Ujawnienie całej sprawy, miało działać przeciw patologii w sporcie, a nie ją szerzyć w życiu codziennym !!!
Bardzo proszę o zachowanie spokoju, nie rozstrzygania spraw na własną rękę. Proszę także o rozsądne zachowanie na najbliższym meczu.
grengo pisze:
Komu ta cała sytuacja ma służyć? Klubowi na pewno nie, Adrianowi - może (tylko w jaki sposób), Wichniarzowi?
grengo, szkoda że patrzysz na sprawę w aspekcie personalnym. Twój syn chyba gra w koszykówkę, tym bardziej nie rozumiem.
Ja jedyne co mogę po tej sprawie zyskać, to groźby i zemsty wszelkiego rodzaju, za ujawnienie prawdy, by zacytować telefon z przed dwóch dni od jednego z pracowników klubu " ty wiciągasz rękę przeciw stadu, to ręka zostanie wyciągnięta przeciw tobie" i jako że grengo się znamy, no przynajmniej ze sobą rozmawiamy, to zapraszam do posłuchania sobie. Może będziesz wtedy opierał się na faktach.
PiotrArcimowicz, nie zagłębiałem się w daty, ale wiem że miał wtedy trenować 2 razy dziennie ponad 2godziny każdy trening, ja miałem raportować treningi - o czym świadczą m.in późniejsze sms'y (nie tylko ujawniony mms. Dodatkowo, w ciągu tych kilku dni, musiał uczestniczyć w licznych spotkaniach, w tym "pociskać z ulotkami" po jednym z centrów handlowych. Nie wiem jak rozwiązano kontrakt, ale czy chciałbyś wstawać rano iść na trening, w międzyczasie uczestniczyć w "spotkaniach" i dzień kończyć treningiem ok 21 ?
PiotrArcimowicz pisze:
1) W jakich okolicznościach i pan Markowski przestał pełnić funkcję trenera przygotowania fizycznego?
2) Czy pomiędzy klubem a zawodnikiem i byłym trenerem toczy się jakiś spór o zaległe wynagrodzenie ?
3) Kiedy klub wystawił Wichniarzowi - list czystości, konieczny do uzyskania licencji do gry w nowym klubie ?
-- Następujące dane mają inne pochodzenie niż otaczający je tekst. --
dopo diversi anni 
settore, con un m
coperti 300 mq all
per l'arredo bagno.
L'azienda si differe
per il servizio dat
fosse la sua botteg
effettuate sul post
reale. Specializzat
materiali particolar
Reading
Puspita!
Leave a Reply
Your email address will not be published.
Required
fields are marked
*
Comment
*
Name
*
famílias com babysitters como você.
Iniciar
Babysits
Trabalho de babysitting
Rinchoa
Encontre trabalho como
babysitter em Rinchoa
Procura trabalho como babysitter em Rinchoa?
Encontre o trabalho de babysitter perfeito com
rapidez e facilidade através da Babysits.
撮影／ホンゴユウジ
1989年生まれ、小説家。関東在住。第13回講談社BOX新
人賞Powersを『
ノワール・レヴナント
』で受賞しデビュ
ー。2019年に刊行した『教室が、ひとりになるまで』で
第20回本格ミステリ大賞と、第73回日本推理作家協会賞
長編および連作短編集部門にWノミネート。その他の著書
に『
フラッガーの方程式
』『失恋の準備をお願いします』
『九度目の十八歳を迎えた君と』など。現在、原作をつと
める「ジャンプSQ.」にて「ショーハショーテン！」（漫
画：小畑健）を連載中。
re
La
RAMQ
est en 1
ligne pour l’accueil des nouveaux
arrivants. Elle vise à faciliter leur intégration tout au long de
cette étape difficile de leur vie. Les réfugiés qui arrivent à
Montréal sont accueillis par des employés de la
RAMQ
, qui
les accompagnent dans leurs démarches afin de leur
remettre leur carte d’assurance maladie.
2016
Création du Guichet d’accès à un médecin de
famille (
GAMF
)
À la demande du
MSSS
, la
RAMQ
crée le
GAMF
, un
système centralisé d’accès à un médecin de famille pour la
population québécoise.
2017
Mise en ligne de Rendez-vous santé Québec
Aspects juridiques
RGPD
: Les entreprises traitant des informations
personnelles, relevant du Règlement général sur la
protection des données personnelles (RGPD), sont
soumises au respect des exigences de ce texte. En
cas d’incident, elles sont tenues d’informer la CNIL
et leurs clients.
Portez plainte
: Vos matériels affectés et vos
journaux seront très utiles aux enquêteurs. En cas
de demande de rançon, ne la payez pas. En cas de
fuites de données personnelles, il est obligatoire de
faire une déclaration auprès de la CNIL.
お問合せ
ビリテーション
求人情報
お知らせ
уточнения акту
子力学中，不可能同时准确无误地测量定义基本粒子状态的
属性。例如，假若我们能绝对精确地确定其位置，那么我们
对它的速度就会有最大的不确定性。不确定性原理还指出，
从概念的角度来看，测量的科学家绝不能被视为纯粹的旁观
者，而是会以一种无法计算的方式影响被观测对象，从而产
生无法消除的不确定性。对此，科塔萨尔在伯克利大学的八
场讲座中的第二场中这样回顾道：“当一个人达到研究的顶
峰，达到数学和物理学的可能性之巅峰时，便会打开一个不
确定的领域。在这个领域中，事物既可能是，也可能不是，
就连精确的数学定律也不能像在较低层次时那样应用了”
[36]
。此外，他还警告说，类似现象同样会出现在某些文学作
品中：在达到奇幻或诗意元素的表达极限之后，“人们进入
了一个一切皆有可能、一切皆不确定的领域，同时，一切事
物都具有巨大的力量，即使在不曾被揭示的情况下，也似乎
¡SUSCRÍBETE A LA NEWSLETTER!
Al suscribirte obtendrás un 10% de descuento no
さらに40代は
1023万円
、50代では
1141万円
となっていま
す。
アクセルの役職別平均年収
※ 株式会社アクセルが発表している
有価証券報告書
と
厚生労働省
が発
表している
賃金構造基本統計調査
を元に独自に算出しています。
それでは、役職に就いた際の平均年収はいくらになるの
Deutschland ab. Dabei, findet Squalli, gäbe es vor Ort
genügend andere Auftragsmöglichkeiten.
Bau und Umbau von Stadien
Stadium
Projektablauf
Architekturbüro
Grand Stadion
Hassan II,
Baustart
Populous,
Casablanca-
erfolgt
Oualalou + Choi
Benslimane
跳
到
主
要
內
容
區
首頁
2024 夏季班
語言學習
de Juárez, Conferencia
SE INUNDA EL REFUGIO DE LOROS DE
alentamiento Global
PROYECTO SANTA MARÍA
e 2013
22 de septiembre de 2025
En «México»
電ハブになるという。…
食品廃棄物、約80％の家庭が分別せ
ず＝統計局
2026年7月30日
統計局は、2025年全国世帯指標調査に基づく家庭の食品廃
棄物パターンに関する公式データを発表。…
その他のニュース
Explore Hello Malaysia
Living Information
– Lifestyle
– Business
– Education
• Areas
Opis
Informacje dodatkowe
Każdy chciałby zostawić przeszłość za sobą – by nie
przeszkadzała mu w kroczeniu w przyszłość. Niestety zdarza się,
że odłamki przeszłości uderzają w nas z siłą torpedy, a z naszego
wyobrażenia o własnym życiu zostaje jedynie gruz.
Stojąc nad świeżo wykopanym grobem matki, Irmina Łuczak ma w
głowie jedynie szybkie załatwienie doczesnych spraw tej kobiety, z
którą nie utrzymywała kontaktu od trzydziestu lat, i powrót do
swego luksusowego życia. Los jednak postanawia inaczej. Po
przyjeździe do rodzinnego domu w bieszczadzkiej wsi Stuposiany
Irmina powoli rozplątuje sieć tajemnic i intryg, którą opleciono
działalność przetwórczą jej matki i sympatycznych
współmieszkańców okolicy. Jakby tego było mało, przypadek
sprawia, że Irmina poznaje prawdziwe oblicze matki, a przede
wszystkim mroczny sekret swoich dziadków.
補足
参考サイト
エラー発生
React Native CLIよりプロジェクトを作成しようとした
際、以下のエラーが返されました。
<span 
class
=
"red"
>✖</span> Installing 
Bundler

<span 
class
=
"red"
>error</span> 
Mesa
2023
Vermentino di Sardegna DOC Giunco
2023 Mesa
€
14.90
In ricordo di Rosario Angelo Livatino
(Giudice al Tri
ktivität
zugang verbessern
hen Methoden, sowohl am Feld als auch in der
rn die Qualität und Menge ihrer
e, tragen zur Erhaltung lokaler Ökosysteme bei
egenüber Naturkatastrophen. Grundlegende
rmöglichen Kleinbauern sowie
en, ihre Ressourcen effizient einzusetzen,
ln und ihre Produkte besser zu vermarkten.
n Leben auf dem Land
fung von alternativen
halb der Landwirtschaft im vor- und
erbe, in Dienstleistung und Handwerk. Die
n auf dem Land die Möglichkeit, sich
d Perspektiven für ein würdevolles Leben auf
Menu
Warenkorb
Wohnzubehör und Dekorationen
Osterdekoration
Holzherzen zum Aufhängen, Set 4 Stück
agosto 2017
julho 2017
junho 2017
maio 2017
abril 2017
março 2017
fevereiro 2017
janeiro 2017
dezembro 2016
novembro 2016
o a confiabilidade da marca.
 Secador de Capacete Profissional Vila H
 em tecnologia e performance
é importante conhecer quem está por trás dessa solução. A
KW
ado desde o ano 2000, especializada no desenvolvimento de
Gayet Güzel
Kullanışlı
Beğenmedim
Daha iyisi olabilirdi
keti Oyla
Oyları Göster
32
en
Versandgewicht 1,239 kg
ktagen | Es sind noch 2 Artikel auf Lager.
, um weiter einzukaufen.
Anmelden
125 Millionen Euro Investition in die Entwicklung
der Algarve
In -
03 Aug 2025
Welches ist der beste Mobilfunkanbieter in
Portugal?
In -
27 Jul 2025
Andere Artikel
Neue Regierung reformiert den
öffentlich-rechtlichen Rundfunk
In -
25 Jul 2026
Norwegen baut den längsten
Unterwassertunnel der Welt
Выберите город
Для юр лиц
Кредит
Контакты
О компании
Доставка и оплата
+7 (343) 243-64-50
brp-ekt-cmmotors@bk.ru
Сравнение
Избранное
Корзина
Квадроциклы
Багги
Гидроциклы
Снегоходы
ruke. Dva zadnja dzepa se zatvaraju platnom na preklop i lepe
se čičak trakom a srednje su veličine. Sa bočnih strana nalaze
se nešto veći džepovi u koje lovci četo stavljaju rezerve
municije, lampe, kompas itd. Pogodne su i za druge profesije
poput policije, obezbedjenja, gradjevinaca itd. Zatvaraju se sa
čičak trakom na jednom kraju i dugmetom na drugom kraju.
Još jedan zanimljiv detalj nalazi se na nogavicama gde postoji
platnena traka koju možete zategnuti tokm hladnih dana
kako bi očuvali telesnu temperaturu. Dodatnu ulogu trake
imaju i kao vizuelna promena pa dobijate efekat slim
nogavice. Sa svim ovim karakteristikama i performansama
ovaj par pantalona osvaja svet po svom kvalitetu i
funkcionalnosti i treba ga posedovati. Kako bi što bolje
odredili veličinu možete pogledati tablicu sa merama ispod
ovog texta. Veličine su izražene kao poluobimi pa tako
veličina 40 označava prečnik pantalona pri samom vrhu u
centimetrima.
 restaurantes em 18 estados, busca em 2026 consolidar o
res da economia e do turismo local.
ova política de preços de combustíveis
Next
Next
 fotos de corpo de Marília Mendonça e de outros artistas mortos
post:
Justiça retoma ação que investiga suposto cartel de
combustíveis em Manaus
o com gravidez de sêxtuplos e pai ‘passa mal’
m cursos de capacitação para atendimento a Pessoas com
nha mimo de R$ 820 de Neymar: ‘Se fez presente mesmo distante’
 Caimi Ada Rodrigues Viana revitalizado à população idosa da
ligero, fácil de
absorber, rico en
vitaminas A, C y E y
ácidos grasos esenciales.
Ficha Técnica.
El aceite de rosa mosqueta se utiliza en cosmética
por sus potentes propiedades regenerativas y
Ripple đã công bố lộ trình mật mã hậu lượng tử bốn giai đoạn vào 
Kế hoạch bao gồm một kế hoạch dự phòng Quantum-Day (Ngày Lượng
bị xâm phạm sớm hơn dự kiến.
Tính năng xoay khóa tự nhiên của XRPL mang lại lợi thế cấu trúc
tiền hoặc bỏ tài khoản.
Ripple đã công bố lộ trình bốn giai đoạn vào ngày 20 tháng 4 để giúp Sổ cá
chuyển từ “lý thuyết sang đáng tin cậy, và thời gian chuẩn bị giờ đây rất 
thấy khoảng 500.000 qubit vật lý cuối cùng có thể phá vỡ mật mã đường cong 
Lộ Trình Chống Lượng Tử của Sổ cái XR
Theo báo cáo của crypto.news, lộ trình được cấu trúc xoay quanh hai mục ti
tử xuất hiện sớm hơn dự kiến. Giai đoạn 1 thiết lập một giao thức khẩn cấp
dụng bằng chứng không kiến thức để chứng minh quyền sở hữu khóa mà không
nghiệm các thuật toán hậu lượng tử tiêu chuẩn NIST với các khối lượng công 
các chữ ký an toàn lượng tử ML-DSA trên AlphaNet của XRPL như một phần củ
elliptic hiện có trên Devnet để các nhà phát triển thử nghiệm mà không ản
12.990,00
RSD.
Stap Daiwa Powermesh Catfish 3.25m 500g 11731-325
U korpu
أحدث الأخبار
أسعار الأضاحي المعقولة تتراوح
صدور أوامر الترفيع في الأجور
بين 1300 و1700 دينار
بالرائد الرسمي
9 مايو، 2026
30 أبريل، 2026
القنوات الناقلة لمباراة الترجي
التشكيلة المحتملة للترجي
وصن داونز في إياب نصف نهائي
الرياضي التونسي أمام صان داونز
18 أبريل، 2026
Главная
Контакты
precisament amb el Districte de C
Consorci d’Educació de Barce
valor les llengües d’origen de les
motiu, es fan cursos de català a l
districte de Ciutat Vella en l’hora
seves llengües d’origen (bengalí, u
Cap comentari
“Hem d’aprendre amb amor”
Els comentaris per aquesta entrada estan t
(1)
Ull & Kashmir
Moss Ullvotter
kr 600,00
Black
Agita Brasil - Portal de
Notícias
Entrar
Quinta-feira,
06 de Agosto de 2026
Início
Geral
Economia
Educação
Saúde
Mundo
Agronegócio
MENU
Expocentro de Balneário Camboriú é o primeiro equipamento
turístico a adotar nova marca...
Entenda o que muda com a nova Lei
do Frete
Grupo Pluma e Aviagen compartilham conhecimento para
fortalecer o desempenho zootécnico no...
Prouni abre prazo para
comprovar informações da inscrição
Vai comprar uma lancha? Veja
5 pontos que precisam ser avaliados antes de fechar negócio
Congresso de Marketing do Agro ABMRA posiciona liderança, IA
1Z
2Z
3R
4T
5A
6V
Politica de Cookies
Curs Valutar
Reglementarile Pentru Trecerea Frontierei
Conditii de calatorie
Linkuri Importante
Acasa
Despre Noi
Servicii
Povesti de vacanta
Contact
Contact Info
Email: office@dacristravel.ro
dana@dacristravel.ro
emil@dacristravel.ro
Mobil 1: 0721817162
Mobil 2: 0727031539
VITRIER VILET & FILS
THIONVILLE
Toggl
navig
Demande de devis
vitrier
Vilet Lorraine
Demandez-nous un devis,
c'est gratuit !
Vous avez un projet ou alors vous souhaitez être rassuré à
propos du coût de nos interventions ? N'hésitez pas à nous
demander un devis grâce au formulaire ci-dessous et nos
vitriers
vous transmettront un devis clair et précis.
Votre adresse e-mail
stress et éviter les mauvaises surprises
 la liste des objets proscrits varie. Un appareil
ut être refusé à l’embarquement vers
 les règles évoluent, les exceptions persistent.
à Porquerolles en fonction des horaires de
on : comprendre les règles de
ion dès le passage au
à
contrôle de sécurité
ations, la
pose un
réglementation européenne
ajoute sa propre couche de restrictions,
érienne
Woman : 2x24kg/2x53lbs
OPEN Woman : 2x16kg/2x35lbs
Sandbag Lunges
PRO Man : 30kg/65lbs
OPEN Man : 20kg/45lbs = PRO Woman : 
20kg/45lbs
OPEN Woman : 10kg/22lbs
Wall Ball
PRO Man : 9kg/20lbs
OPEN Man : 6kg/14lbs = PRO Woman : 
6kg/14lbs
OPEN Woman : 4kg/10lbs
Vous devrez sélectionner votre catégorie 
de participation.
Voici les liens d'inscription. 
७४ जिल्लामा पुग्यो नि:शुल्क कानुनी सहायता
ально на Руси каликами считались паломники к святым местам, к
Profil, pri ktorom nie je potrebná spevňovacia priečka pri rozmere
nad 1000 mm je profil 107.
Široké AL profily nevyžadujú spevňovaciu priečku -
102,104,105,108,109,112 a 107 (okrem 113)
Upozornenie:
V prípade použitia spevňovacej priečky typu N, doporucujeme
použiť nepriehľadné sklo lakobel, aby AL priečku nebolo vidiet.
Ad. 1 jak już wspominałem, m.in wpisem z tego forum z marca tego roku, obiecałem sobie, że pracuje w klubie tylko jeden sezon i ani chwili dłużej. Wpis ten podyktowany był m.in sytuacją z Łukaszem. Po zakończeniu sezonu, na pytanie co dalej z współpracą, odpowiedziałem, że temat jest zamknięty. Wiem powtarzam się, ale PiotrArcimowicz pytał.
Ad. 2 Nie toczył się żaden spór, aczkolwiek klub od samego początku miał problemy z płatnościami, choć to nie temat sprawy. Nawet nie było to bardzo istotne, bo słysząc, nie mamy pieniędzy na to, czy na tamto, sam kupiłem np. ławeczkę pionizacyjną, sprzęt TRX - tu podziękowania dla pracowników Centrum Sportowego którzy zamontowali uchwyty do tego sprzętu. Był nawet taki kilkumiesięczny okres gdzie chyba wydałem tyle co zarobiłem, ale sprawiało mi to przyjemność.
Część tego sprzętu po zakończeniu przygody z klubem, oddałem do jednej ze szkół w Zgorzelcu, oraz dwóm trenerom. Więc pieniądze w tej kwestii, to sprawa mało istotna.